Sometimes, while reading old books on the Scottish islands, you'll come across a short, and somewhat obscure mention of an historic site; a short mention that only serves to whet your appetite for more. But in many cases that appetite goes unrequited, because you can not find any more information. One such short mention is this from DDC Pochin Mould's West Over Sea:

Above Lochboisdale, to the northward, rises Beinn Ruigh Choinnich, the mountain of Kenneth's shieling; at its foot lies Cladh Choinnich, Kenneth's Field, the site of an old chapel.

Cladh usually means burial ground, and there is a Cladh Choinnich on the west end of Tiree associated with St Kenneth. Knowing some of the fascinating history of Kenneth, a contemporary of St Columba, I was very interested in seeing the site of another chapel and burial ground that may be associated with him. But my search for any more information only turned up a frustratingly brief CANMORE reference that says nothing remains of the chapel and burial ground. But, what if they missed something?  And so I put a visit to South Uist's Cladh Choinnich on my list of things to do.

I visited Cladh Choinnich last year as part of a two-day hike around Beinn Ruigh Choinnich (see the August 24, 2016 post). But the site can be seen by doing a three-mile out and back from the road west of Lochboisdale.


The walk starts at the first bend in the minor road that heads north from the B865, a half mile west of Lochboisdale. From there you will see a path that heads north next to the house at NF 7861 2023. The narrow path can be swampy, so the going is slow. After 15 minutes of walking you'll come to an old bridge at Aurotote that crosses the outflow of Loch a' Bharp.

Bridge at Aurotote
After crossing the bridge turn right and head east along the shore of the outflow. In a half mile you'll reach a large sheepfank that looks to have originally been a substantial farm.


After another 10 minutes of walking you will come to a cluster or jumbled stone ruins, almost completely covered with vegetation. You have reached Cladh Choinnich. 

Looking to Lochboisdale from Cladh Choinnich
There are several low, circular foundations, that may have been beehive type dwellings. In a heavily brackened area I found a low, rectangular arrangement of stones that could have been a chapel, or a burial ground enclosure. Or, for that matter, an ancient livestock pen. But something important was here at one time, something that is remembered in oral history, if not in written history.

Ruins at Cladh Chonnich

Cladh Choinnich

Enclosure?  Cladh Choinnich
For a sacred, but mostly forgotten place like Cladh Choinnich, with so little remaining, you need some imagination to picture it as it was 15 centuries ago. Which makes it all the more interesting. Adding to the delight of walking in to a place like this is that it is so far off the tourist trail that, chances are, you'll have it all to yourself. When I made my two-day hike around this corner of Uist I only encountered one other person, a shepherd out gathering his flock.
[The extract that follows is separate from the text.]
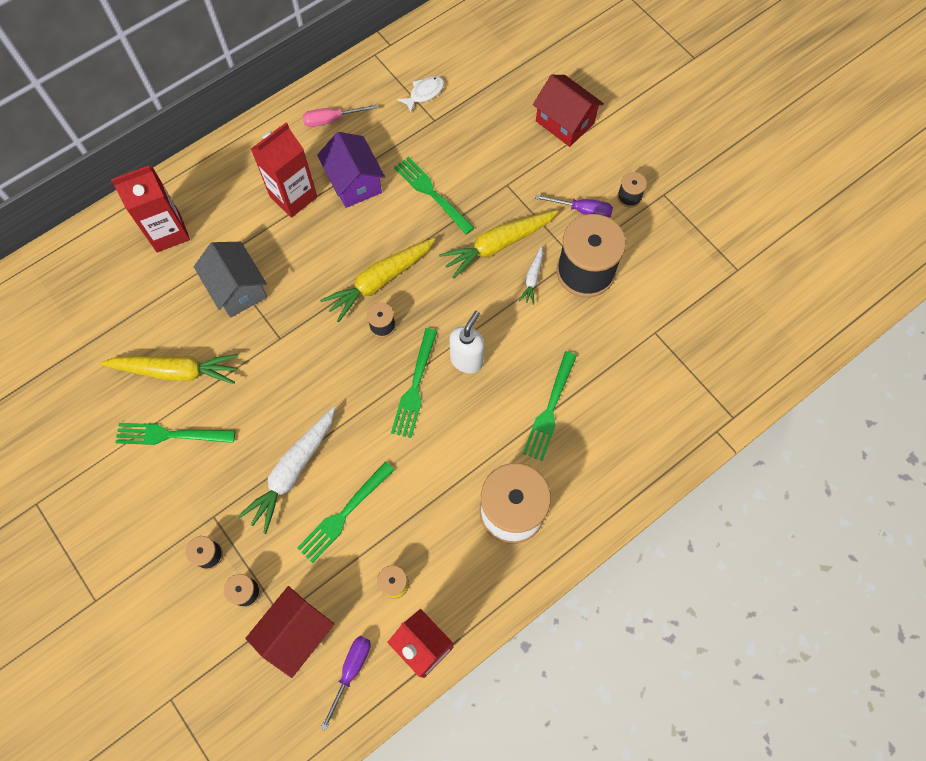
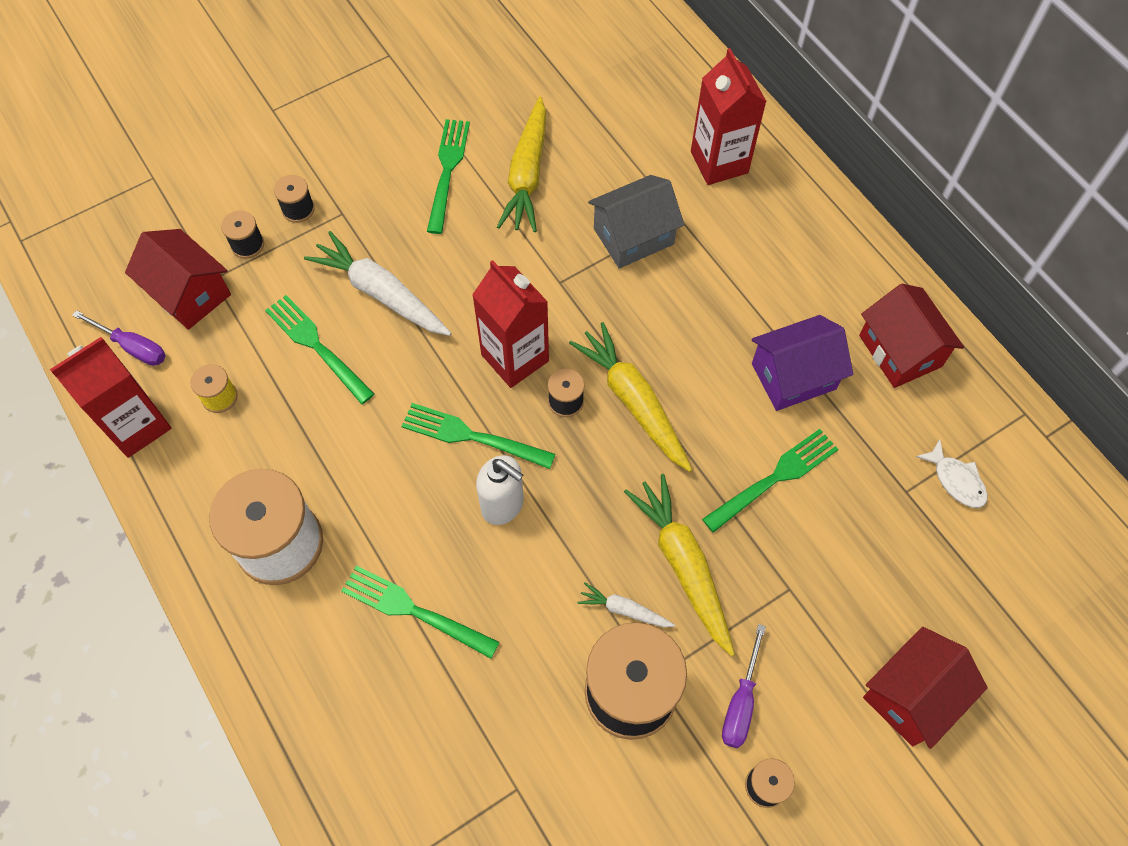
camera: 95 degrees right, 5 degrees down
(293, 196) = (770, 300): red carton -> red carton (515, 358)
(331, 120) = (900, 351): pink screwdriver -> red house

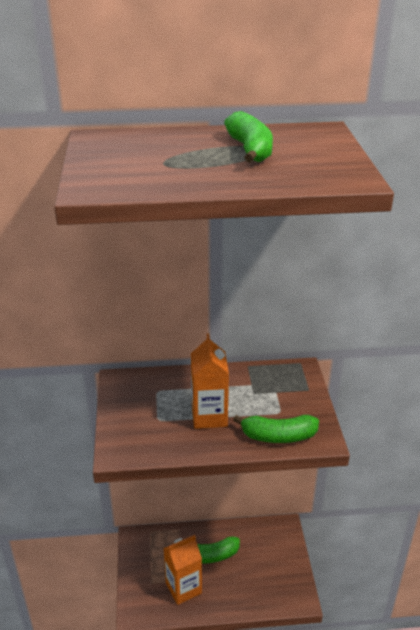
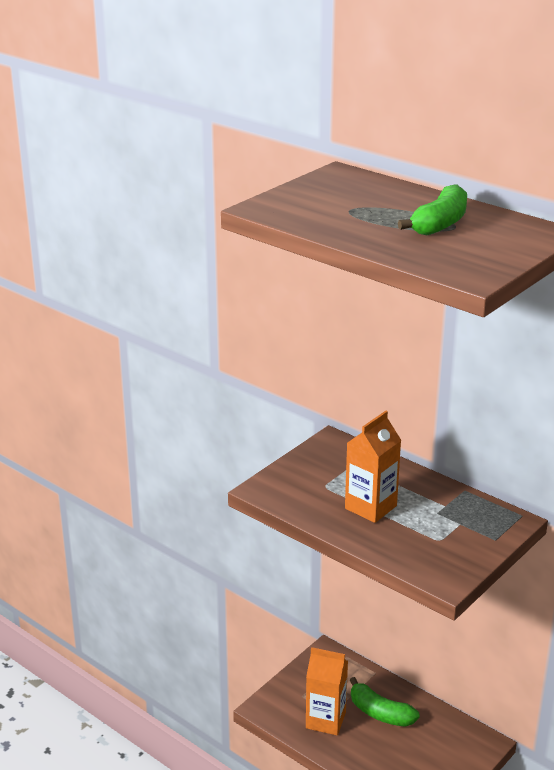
camera: 45 degrees right, 5 degrees down
(278, 436) = (410, 555): green banana -> none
Since you've come as far as Cladh Choinnich, you might as well carry on a ways and climb Beinn Ruigh Choinnich. The summit is only a half-mile away (and 900 feet up). The view over South Uist and the Sea of the Hebrides is well worth the climb. But you might want to avoid doing it the first Sunday of August, as that's when the annual Beinn Ruigh Choinnich race is held. The 2016 race was cancelled, because on the first Sunday of August a terrible storm blew through the islands. The same storm that caused an oil rig to go aground off the west side of Lewis.